== What you should do ==
Given the material below, output exactly the lines from the line with "Rendered at 1754 by 1241 pixels." to the line with "Identify the document", both ends included, and no other lines.

== Records supplied ==
============
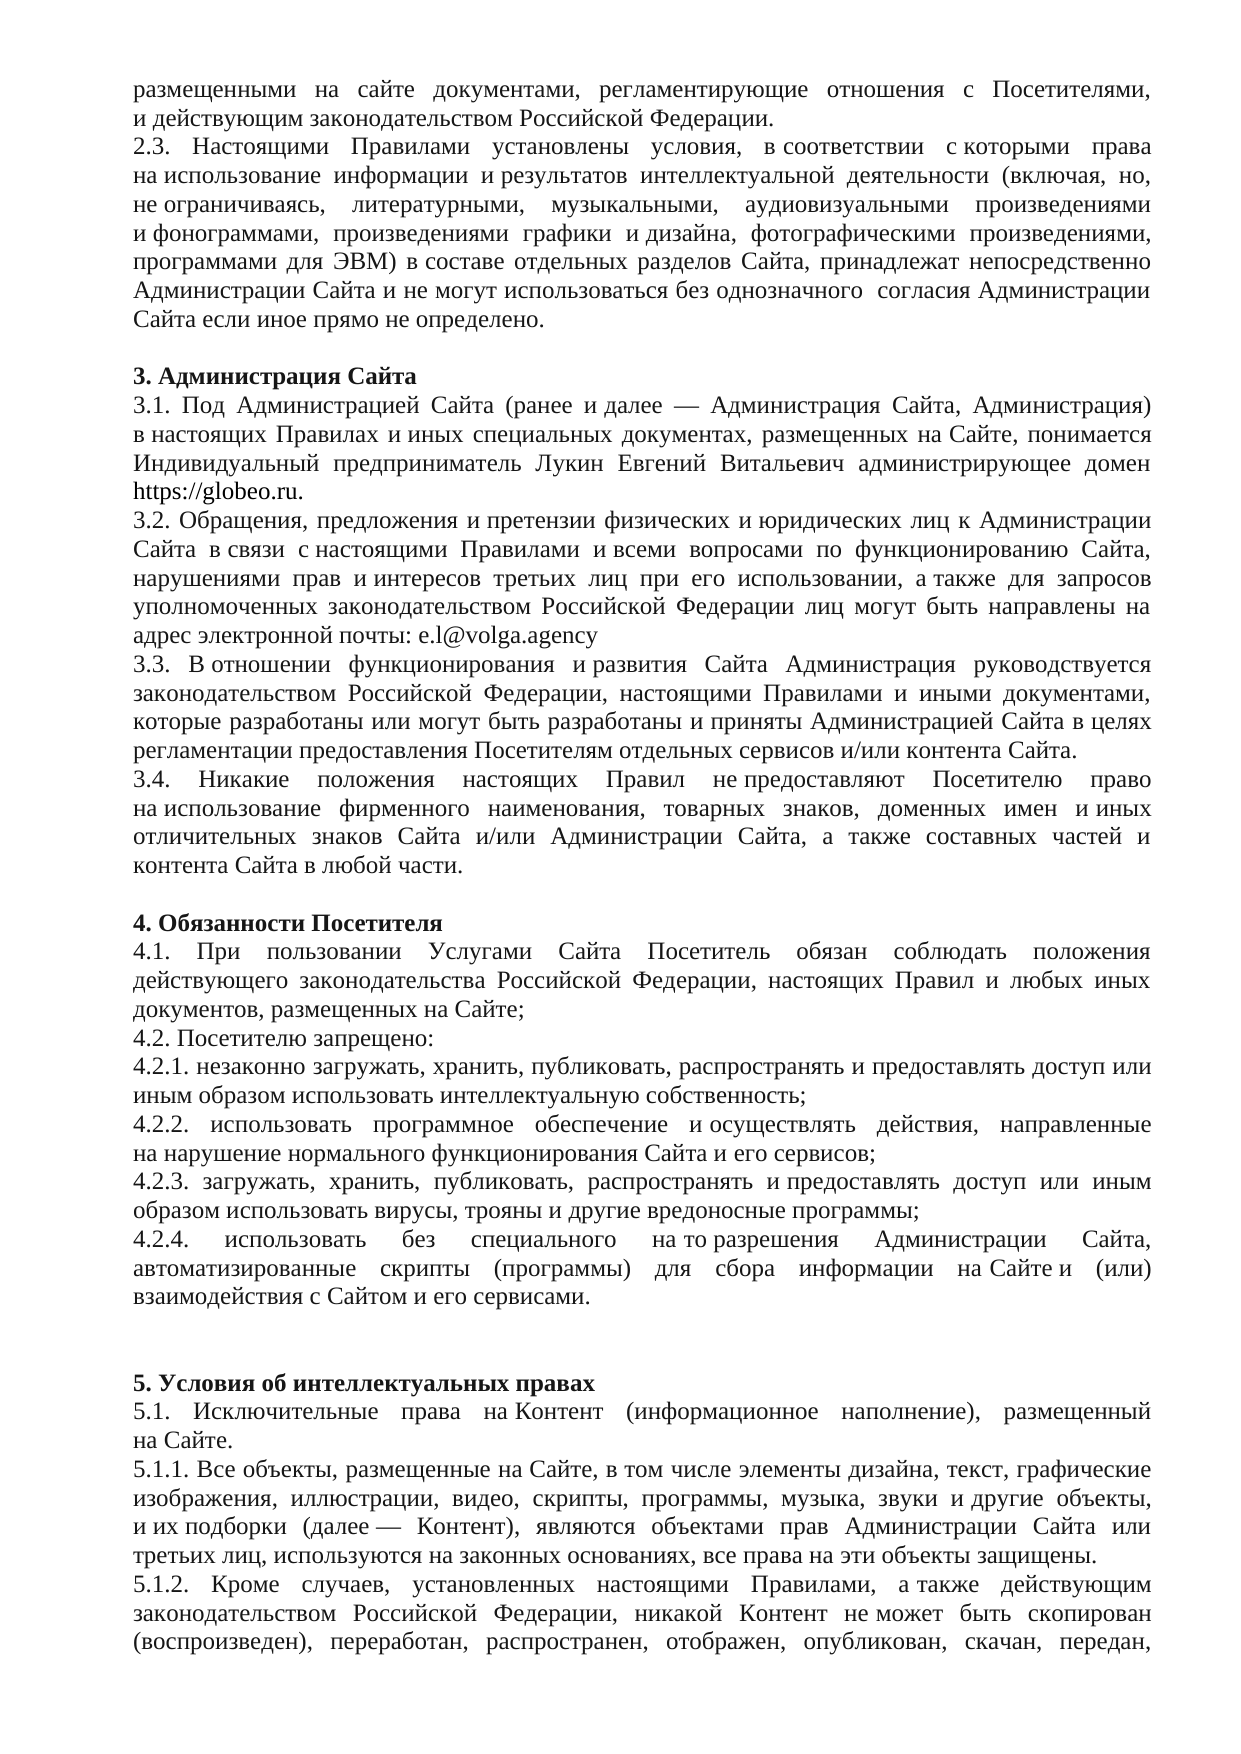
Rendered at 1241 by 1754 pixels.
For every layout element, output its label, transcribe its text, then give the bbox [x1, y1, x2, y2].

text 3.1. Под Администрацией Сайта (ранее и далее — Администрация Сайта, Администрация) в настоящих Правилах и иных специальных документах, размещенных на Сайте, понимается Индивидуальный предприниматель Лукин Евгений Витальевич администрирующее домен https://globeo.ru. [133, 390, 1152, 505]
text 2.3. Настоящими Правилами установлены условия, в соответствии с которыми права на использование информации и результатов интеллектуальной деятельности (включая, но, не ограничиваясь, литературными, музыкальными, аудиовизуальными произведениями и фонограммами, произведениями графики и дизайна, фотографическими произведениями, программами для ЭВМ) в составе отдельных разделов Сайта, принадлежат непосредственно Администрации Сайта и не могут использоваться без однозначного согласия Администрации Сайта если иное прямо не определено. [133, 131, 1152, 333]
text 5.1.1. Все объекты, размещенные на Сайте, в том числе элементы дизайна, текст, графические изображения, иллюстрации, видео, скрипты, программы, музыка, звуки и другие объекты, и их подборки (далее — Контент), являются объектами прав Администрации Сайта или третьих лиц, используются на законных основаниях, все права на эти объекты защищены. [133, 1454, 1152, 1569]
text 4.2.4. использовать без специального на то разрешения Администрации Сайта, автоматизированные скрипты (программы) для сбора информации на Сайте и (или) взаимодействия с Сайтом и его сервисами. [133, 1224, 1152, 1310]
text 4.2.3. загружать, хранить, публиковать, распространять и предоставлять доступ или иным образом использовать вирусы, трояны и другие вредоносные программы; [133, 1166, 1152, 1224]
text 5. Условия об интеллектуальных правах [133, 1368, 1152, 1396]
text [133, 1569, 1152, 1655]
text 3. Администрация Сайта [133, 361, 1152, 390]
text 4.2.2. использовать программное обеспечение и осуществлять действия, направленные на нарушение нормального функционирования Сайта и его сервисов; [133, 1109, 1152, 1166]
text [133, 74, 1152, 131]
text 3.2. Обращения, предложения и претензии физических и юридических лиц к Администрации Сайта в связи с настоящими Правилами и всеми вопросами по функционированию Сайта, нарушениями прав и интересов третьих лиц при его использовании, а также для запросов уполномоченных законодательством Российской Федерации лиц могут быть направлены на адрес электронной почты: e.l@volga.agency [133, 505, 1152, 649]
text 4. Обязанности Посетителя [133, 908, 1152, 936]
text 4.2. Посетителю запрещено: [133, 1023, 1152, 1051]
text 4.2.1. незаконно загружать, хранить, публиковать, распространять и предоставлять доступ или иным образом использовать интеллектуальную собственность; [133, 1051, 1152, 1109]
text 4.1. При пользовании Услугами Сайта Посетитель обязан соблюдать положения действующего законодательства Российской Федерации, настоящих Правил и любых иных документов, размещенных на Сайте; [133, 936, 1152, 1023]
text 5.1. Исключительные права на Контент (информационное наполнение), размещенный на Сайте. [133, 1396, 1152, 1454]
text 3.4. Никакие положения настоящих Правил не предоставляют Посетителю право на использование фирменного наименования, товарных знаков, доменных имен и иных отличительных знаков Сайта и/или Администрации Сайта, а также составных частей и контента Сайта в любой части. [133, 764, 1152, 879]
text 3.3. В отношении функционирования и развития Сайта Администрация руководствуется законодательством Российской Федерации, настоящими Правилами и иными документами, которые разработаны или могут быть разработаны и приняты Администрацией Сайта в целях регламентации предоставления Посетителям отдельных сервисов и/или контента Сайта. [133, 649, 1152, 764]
============
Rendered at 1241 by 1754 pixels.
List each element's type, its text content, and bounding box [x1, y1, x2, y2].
============
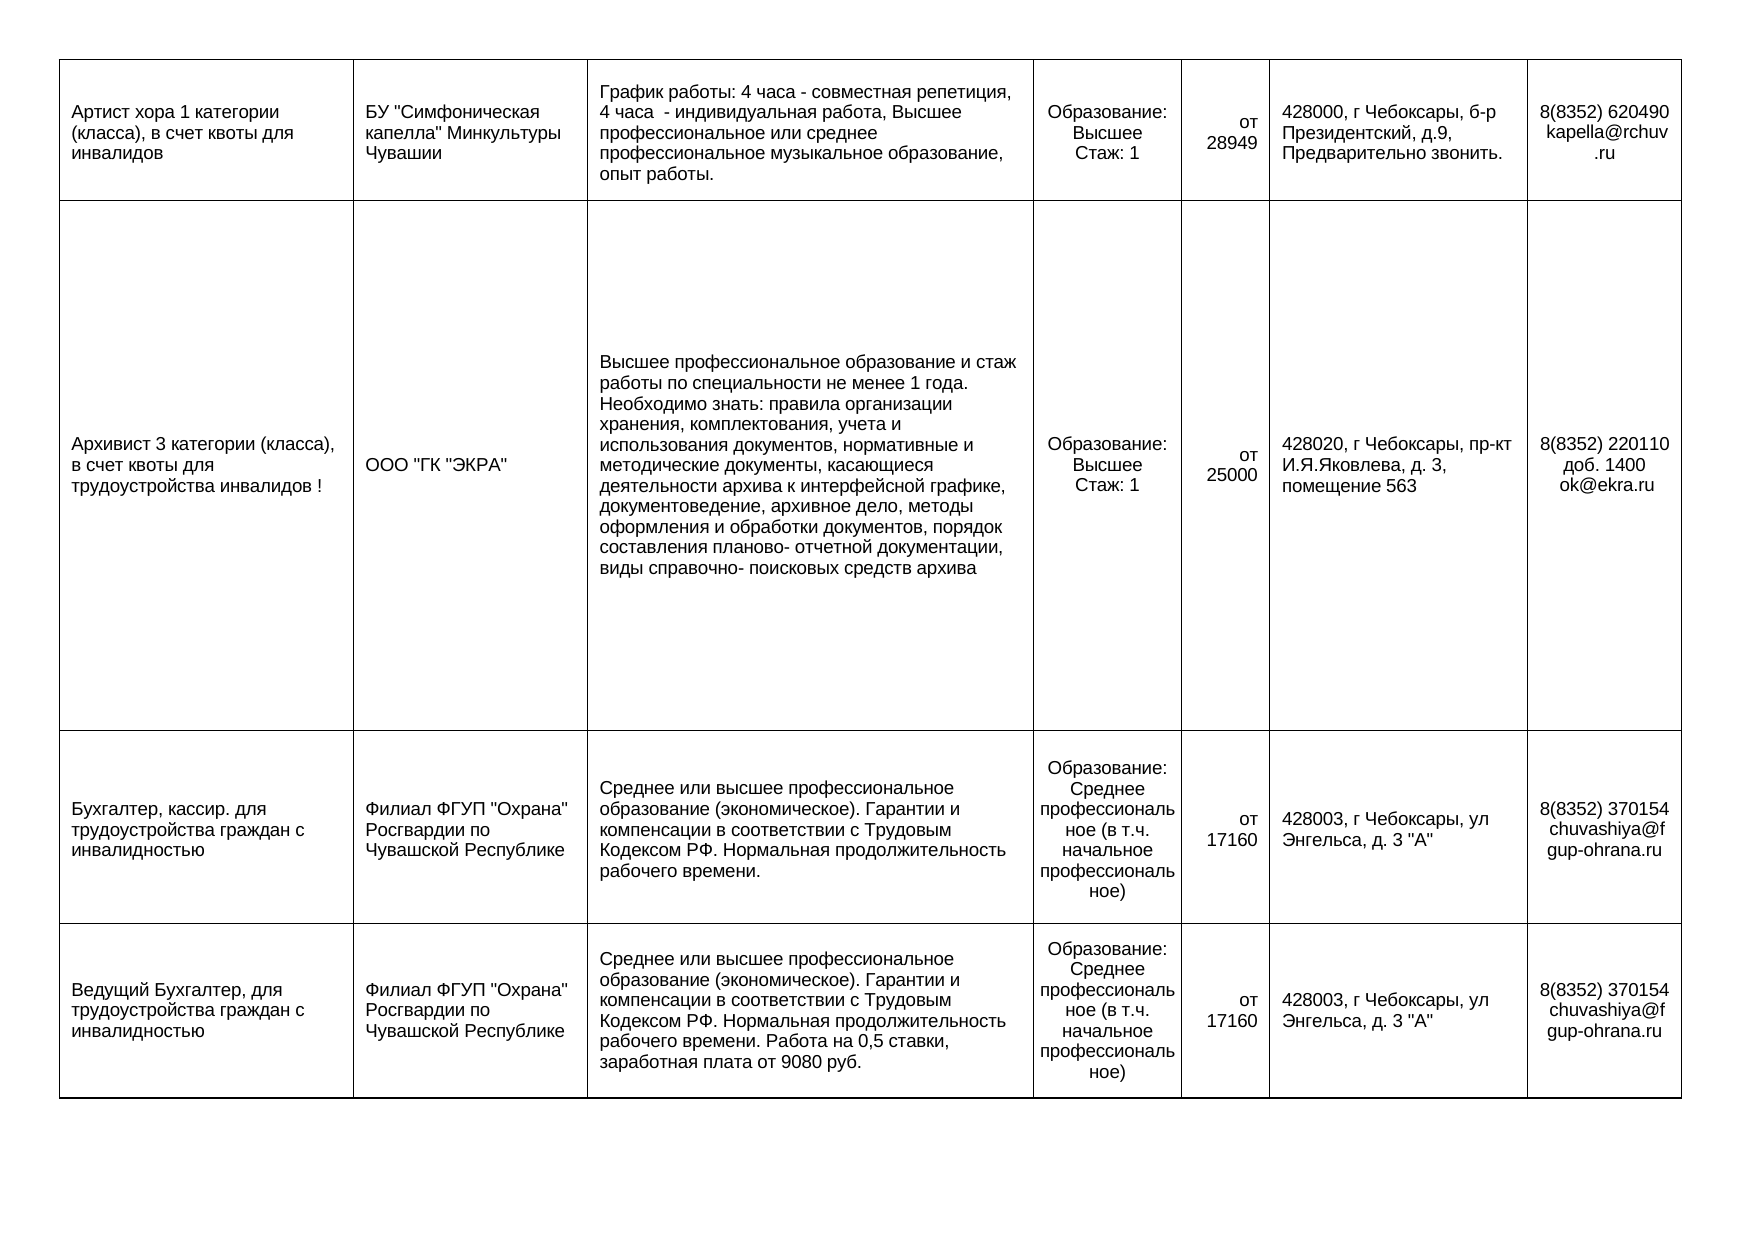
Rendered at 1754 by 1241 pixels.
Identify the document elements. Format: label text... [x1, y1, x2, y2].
============
== Expected answer ==
Rendered at 1754 by 1241 pixels.
Identify the document elements. Format: label text... [x1, y1, x2, y2].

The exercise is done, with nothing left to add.